TEXT SECTION>

## START

The Occupy Wall Street protest and other attendant demonstrations around the world have been a pretty smoky fire thus far. The protesters have generated a general sense of discontent with economic inequality and with the lack of individual accountability suffered by the heads of the financial institutions who crashed the economy, threw the housing market into an ongoing tailspin, wiped out almost $10 trillion (yes, with a T) in household wealth, sowed the seeds for the ongoing sovereign debt crises in Europe and elsewhere that may yet suck us in to an even deeper recession or depression, and then sucked up more than $100 billion in federal bailout money so that the businesses that they ran into the ground wouldn’t fail, leaving the rest of us to muddle along in a stagnant economy with near-record unemployment and little prospect for immediate hope. For a better idea of the damage done by this cabal of greedy financial propeller heads, that $10 trillion in lost household wealth works out to more than $32,000 for every American. Doing math for my four-member household, that’s $128,000. And what do you know, if I add up the lost value in our home and the hit my retirement benefits have taken, that’s pretty much spot on. Gee, thanks, guys.
So yeah, the protestors are pissed. But aside from the Fire Your Bank Day thing, which is a pretty sensible proposal, the messaging from the protesters has been poorly articulated and unfocused. And that leaves the movement susceptible to the rantings from the right, which is trying to dismiss the protests as a childish tantrum thrown by uneducated anarchist socialists who don’t understand the wonders of capitalism and are just engaging in politically motivated class warfare.
(By the way, this Fire Your Bank Day thing? You want another reason to think about that? Remember when the wheels came off a couple years back and the same financial institutions that had engaged in all the reckless lending and derivatives shenanigans that blew up the economy were teetering on the brink of collapse? Remember all the too-big-to-fail crap? How if Citibank or Morgan Stanley went down, we’d all go down with them? So the Feds, meaning the taxpayers, meaning you and me, had to cough up billions in bailout dollars to save the same private companies that their own executives had ruined, crashing our economy in the bargain. To get the bailout bucks, though, the investment banks had to agree to abide by the more stringent regulations overseeing depository institutions instead of the fly-by-the-seat-of-your-pants crap they’d pulled to land us all face down in their shit. They had no choice, so they went ahead and called themselves banks and hid in Uncle Sam’s skirts and took our money. Now, they’ve decided they don’t like the regulations. They want to go back to being investment banks. So screw them. Find a nice, local bank or credit union and put your money there. Hey, everybody wants to be a locavore all of a sudden, be a locasaver, too. And if we can suck enough money out of those gargantuan rapacious bastards that butt-fucked our economy just to line their executives’ pockets, the next time they screw the pooch, they’ll be small enough to fail and we can just watch.)
Where was I? Oh yeah. Class warfare. I think, if you assemble the facts, you’ll see that the class war has been going on for better than a generation now, and that it’s time that most of us fought back, because we’ve been getting our asses kicked.
First, a little confession. I may not be in the top one percent, but I’m in the top ten. I make a good living, and I still have my jobs. I was a late bloomer economically, though, so I don’t have nearly as much socked away as I should, and I lost a decent chunk of what I had saved, since many of my retirement investments have tanked over the last five years. But I’m better off than most. Much better off.

## END

PROVIDED DATA>

## START

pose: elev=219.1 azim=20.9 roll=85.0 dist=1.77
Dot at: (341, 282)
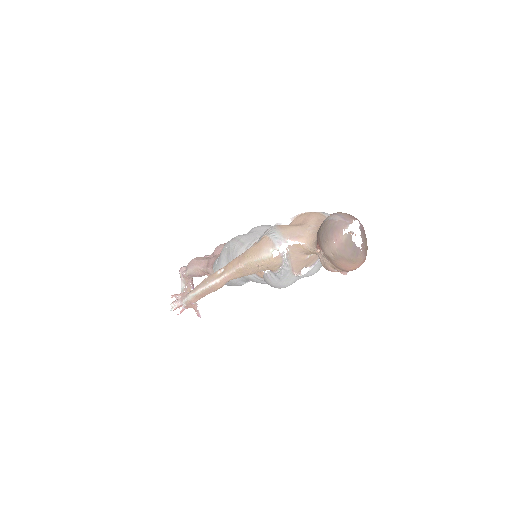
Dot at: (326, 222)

## END

PROBLEMS>
1. Repeat the essay about the Occupy Wall Street protests from "Where was I?" up to and including "our asses kicked.", switching "generation" to "decade".
2. List each specific dollar figure that appears in the essay about the Occupy Wall Street protests. Give each figure only once.

SOLUTIONS TO EACH TASK>
1.
Where was I? Oh yeah. Class warfare. I think, if you assemble the facts, you’ll see that the class war has been going on for better than a decade now, and that it’s time that most of us fought back, because we’ve been getting our asses kicked.

2.
$10 trillion
$100 billion
$32,000
$128,000